Figure 3-11. Maintenance plan editor

Versions of the Data Warehouse

Because a data warehouse consists of just a database and a set of processes to load the data, it is tempting to ignore all the versioning headaches that application developers have to suffer and just make any required changes directly to the production system. These changes could take the form of adding new columns, modifying the data load procedures, or even adding brand-new business processes.

The problem with that approach is that unless you stick to a clearly defined cycle of develop, test, and release, your data warehouse quality will inevitably suffer. Even when you need to perform the occasional high-priority fix to data loading routines when a bug is identified, this should still be tested in a development environment before deployment.

Operations

The so-called backroom activities of loading data, monitoring the database, and performing backups are the key activities required to keep the data warehouse operational. Chapter 4, "Building a Data Integration Process," covers the load process in detail.

Backing Up the Database

Using the Simple recovery model for our databases means that the transaction logs only contain currently executing transactions, so we only have to concern ourselves with backing up the data files. Because in a data warehouse we are usually in complete control of when data is changed, we can arrange the backups as part of the load process.

Backing up all the data in a database is known as a full backup, and scheduling a full backup on a periodic basis (such as once a week) is a good idea. You should, of course, follow the commonsense rules of handling computer backups, such as making sure they are stored in a separate location from the database to protect against drive failure.

If we are loading data on a daily basis and only performing a full backup once a week, we risk running into trouble if a failure occurs in the middle of the week. One way to solve this is to perform a full backup after every data load, but the issue is that taking a full backup can be a time-consuming exercise and creates large backup files. SQL Server provides a useful feature to handle this that is called differential backups (see Figure 3-12).

Figure 3-12. Differential backup

A differential backup only backs up data that has changed since the most recent full backup. (Actually, it backs up slightly more than that because all extents that contain changed pages are backed up, but this is just a technicality.) This leads to smaller backups and faster processing, so a standard approach would be to perform a full backup once a week and differential backups after every data load.

Restoring the Database

An up-to-date database backup is a valuable tool in case of system failure but also when an issue with the load process occurs.

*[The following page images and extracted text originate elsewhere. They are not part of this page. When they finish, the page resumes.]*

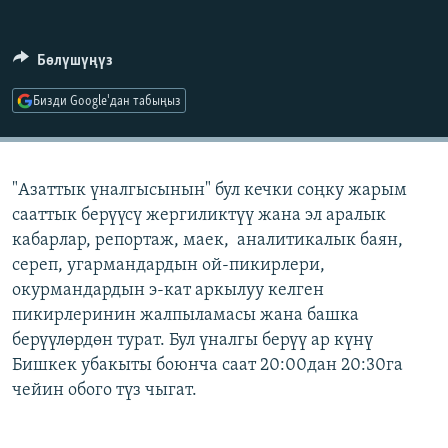
ОНЛАЙН ШЕРИНЕ
ЭЖЕ-СИҢДИЛЕР
АЗАТТЫК+
Бөлүшүңүз
ЫҢГАЙСЫЗ СУРООЛОР
Бизди Google'дан табыңыз
ЭЕ/АРнун бардык сайттары
"Азаттык үналгысынын" бул кечки соңку жарым
сааттык берүүсү жергиликтүү жана эл аралык
кабарлар, репортаж, маек, аналитикалык баян,
сереп, угармандардын ой-пикирлери,
окурмандардын э-кат аркылуу келген
пикирлеринин жалпыламасы жана башка
берүүлөрдөн турат. Бул үналгы берүү ар күнү
Бишкек убакыты боюнча саат 20:00дан 20:30га
чейин обого түз чыгат.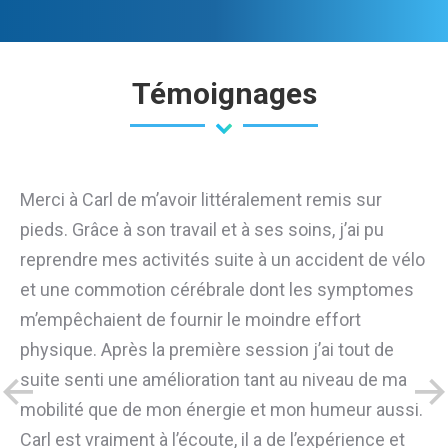
Témoignages
Merci à Carl de m’avoir littéralement remis sur
pieds. Grâce à son travail et à ses soins, j’ai pu
reprendre mes activités suite à un accident de vélo
et une commotion cérébrale dont les symptomes
m’empêchaient de fournir le moindre effort
physique. Après la première session j’ai tout de
suite senti une amélioration tant au niveau de ma
mobilité que de mon énergie et mon humeur aussi.
Carl est vraiment à l’écoute, il a de l’expérience et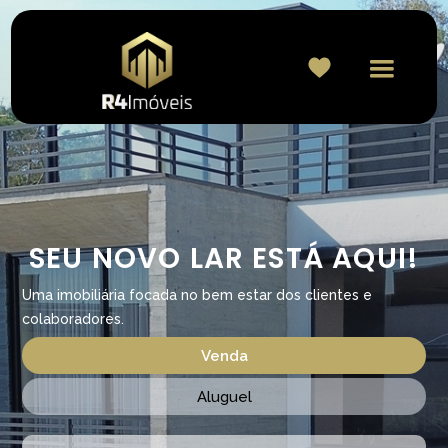
SEU NOVO LAR ESTÁ AQUI!
Uma imobiliária focada no bem estar dos clientes e
colaboradores.
Venda
Aluguel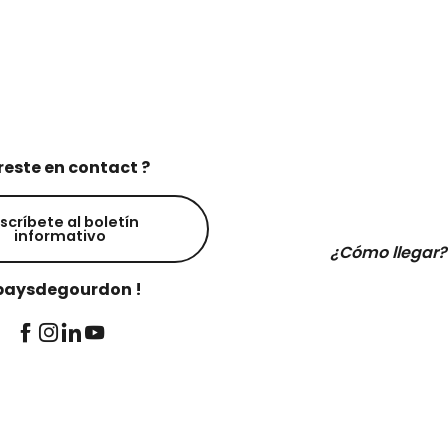
reste en contact ?
scríbete al boletín
informativo
¿Cómo llegar?
aysdegourdon !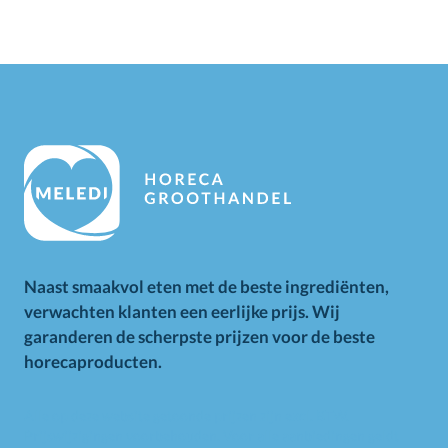
Naast smaakvol eten met de beste ingrediënten,
verwachten klanten een eerlijke prijs. Wij
garanderen de scherpste prijzen voor de beste
horecaproducten.
Alle op deze website getoonde prijzen zijn excl. BTW.
Prijswijzigingen voorbehouden. Voor alle aanbiedingen geldt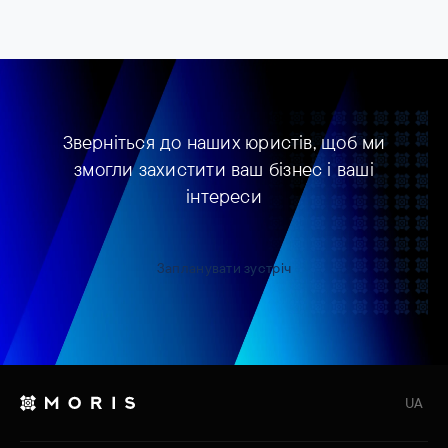
Зверніться до наших юристів, щоб ми
змогли захистити ваш бізнес і ваші
інтереси
Запланувати зустріч
UA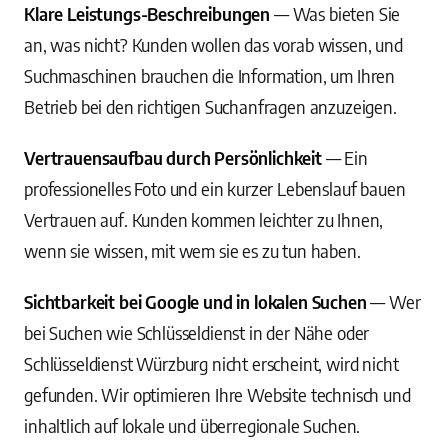
Klare Leistungs-Beschreibungen
— Was bieten Sie
an, was nicht? Kunden wollen das vorab wissen, und
Suchmaschinen brauchen die Information, um Ihren
Betrieb bei den richtigen Suchanfragen anzuzeigen.
Vertrauensaufbau durch Persönlichkeit
— Ein
professionelles Foto und ein kurzer Lebenslauf bauen
Vertrauen auf. Kunden kommen leichter zu Ihnen,
wenn sie wissen, mit wem sie es zu tun haben.
Sichtbarkeit bei Google und in lokalen Suchen
— Wer
bei Suchen wie Schlüsseldienst in der Nähe oder
Schlüsseldienst Würzburg nicht erscheint, wird nicht
gefunden. Wir optimieren Ihre Website technisch und
inhaltlich auf lokale und überregionale Suchen.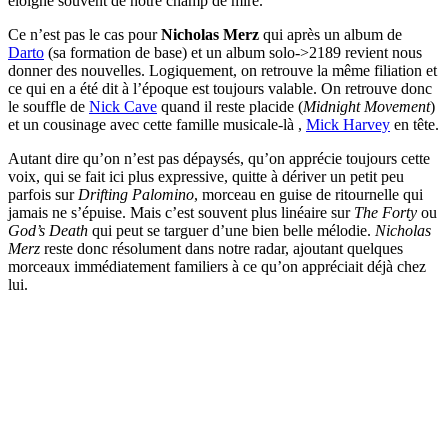
éloigne souvent de notre champ de mire.
Ce n’est pas le cas pour
Nicholas Merz
qui après un album de
Darto
(sa formation de base) et un album solo->2189 revient nous
donner des nouvelles. Logiquement, on retrouve la même filiation et
ce qui en a été dit à l’époque est toujours valable. On retrouve donc
le souffle de
Nick Cave
quand il reste placide (
Midnight Movement
)
et un cousinage avec cette famille musicale-là ,
Mick Harvey
en tête.
Autant dire qu’on n’est pas dépaysés, qu’on apprécie toujours cette
voix, qui se fait ici plus expressive, quitte à dériver un petit peu
parfois sur
Drifting Palomino
, morceau en guise de ritournelle qui
jamais ne s’épuise. Mais c’est souvent plus linéaire sur
The Forty
ou
God’s Death
qui peut se targuer d’une bien belle mélodie.
Nicholas
Merz
reste donc résolument dans notre radar, ajoutant quelques
morceaux immédiatement familiers à ce qu’on appréciait déjà chez
lui.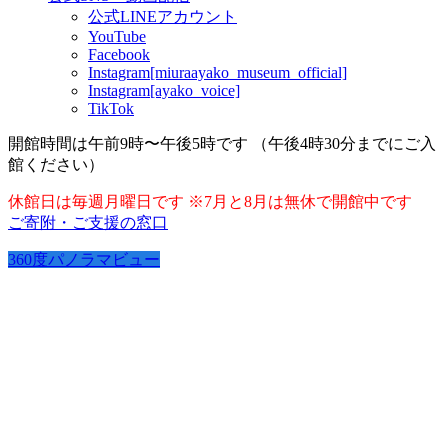
公式LINEアカウント
YouTube
Facebook
Instagram[miuraayako_museum_official]
Instagram[ayako_voice]
TikTok
開館時間は午前9時〜午後5時です （午後4時30分までにご入
館ください）
休館日は毎週月曜日です ※7月と8月は無休で開館中です
ご寄附・ご支援の窓口
360度パノラマビュー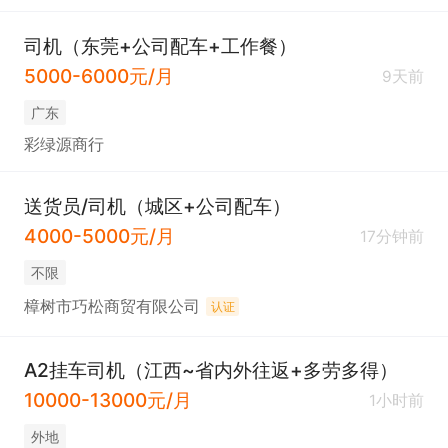
司机（东莞+公司配车+工作餐）
5000-6000元/月
9天前
广东
彩绿源商行
送货员/司机（城区+公司配车）
4000-5000元/月
17分钟前
不限
樟树市巧松商贸有限公司
认证
A2挂车司机（江西~省内外往返+多劳多得）
10000-13000元/月
1小时前
外地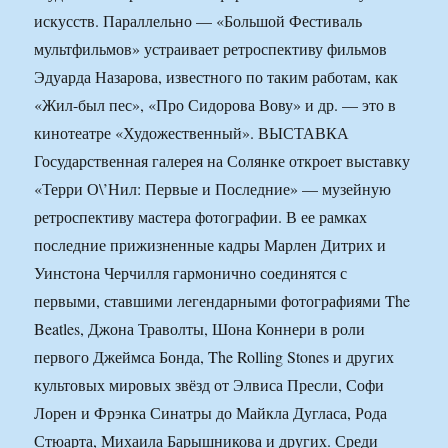
искусств. Параллельно — «Большой Фестиваль
мультфильмов» устраивает ретроспективу фильмов
Эдуарда Назарова, известного по таким работам, как
«Жил-был пес», «Про Сидорова Вову» и др. — это в
кинотеатре «Художественный». ВЫСТАВКА
Государственная галерея на Солянке откроет выставку
«Терри О\’Нил: Первые и Последние» — музейную
ретроспективу мастера фотографии. В ее рамках
последние прижизненные кадры Марлен Дитрих и
Уинстона Черчилля гармонично соединятся с
первыми, ставшими легендарными фотографиями The
Beatles, Джона Траволты, Шона Коннери в роли
первого Джеймса Бонда, The Rolling Stones и других
культовых мировых звёзд от Элвиса Пресли, Софи
Лорен и Фрэнка Синатры до Майкла Дугласа, Рода
Стюарта, Михаила Барышникова и других. Среди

Many data load processes do not operate in a single transaction, so any problems with the load could leave your database in an inconsistent state. To recover the data, you will need a full backup as well as a differential backup that brings the database back to the point just after the most recent successful load.

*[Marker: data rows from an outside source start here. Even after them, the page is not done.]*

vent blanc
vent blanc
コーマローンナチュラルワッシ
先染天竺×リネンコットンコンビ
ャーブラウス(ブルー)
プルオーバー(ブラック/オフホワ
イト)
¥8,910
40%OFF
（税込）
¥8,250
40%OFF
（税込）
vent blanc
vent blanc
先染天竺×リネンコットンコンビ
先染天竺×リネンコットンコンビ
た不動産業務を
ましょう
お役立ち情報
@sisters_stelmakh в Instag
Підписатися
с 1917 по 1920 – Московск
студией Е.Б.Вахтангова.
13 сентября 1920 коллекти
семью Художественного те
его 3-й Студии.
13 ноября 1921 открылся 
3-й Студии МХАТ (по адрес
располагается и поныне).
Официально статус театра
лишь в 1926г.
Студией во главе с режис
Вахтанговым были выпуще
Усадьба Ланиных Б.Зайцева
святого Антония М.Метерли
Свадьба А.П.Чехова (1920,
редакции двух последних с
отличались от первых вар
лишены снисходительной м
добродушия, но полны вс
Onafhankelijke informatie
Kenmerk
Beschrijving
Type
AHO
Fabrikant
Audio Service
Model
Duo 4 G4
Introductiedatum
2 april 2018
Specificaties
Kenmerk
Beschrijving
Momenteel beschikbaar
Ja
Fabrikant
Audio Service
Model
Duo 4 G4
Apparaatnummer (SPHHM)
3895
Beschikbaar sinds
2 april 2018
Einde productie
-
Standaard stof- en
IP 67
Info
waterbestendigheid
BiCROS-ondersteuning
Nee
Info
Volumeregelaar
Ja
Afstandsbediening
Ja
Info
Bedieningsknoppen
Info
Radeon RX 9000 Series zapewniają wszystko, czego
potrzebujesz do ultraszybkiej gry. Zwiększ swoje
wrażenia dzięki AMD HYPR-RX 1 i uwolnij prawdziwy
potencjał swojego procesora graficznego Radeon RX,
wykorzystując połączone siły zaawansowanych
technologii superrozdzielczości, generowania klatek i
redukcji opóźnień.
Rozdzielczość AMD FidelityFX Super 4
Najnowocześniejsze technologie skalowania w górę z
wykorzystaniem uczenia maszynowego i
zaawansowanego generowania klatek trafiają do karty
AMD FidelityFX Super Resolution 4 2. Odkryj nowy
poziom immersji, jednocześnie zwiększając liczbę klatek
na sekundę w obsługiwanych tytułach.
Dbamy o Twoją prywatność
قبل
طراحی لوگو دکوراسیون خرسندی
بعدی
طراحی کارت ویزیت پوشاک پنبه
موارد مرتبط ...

Database operations staff should also periodically practice restoring the database as a test of the backup procedures, because you don't want to find out that there is a problem with the procedures when you are facing real data loss.

Are Backups Really Required?

The data warehouse contains a copy of data from the source systems, so could you just reload all the data into a blank database and avoid the need to backup the data warehouse? This is a bad idea for a couple of reasons, the first being that a full reload of all historical information will usually take much longer than simply restoring a backup, even if you include the time taken to make the backup in the first place.

The second and most important reason is that the source systems will almost certainly not retain history. This is sometimes misinterpreted because many OLTP systems keep transactions going back several years. However, there is more to this issue than transactions: The source system will rarely keep a copy of all the dimension records as they were at the time the transaction occurred. As you will see in Chapter 8, these "slowly changing dimensions" are valuable to analyze information and will only exist in the data warehouse.